When the word "second" appears in a line of the data below, list that line.

» Record excerpts:
/---

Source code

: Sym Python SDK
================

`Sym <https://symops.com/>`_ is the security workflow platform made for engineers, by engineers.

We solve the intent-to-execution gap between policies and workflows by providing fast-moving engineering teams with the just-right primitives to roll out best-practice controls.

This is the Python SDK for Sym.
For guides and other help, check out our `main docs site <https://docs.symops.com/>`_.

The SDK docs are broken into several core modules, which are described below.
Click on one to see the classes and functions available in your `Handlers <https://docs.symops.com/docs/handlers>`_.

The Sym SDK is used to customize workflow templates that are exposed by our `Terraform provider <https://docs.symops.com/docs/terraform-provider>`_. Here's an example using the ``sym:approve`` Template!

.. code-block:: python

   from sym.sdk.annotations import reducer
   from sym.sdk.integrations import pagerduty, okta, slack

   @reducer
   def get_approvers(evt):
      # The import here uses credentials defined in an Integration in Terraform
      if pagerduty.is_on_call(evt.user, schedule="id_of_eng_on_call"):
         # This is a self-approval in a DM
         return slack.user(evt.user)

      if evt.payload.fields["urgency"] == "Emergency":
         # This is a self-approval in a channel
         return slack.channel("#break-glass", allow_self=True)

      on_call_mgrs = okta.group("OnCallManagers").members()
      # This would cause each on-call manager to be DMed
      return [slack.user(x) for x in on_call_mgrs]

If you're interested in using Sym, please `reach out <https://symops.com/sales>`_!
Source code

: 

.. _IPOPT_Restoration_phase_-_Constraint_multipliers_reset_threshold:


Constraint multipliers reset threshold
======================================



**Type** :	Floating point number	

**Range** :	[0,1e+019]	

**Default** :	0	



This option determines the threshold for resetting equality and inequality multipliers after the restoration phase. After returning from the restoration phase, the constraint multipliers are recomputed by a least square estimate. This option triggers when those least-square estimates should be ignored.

\---
/---

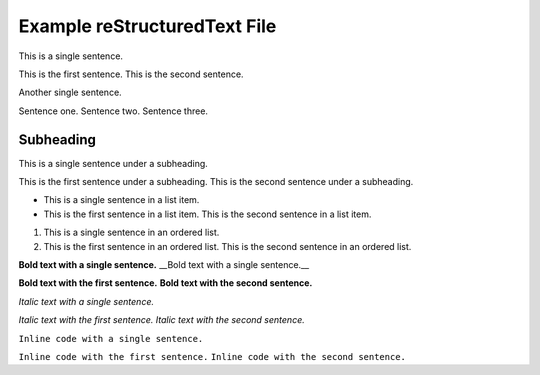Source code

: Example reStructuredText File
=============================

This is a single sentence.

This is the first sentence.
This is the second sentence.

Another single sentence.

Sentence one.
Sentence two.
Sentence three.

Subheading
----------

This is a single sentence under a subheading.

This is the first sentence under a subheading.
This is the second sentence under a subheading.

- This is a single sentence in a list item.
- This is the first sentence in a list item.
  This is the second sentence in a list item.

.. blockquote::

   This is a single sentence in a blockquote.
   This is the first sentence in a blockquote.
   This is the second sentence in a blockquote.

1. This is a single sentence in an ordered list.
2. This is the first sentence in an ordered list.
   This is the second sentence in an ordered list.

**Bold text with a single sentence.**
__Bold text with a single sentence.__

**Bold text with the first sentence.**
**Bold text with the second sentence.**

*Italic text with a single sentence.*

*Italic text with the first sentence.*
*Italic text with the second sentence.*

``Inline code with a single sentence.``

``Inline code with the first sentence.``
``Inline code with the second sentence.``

\---

» Result:
This is the second sentence.
This is the second sentence under a subheading.
  This is the second sentence in a list item.
   This is the second sentence in a blockquote.
   This is the second sentence in an ordered list.
**Bold text with the second sentence.**
*Italic text with the second sentence.*
``Inline code with the second sentence.``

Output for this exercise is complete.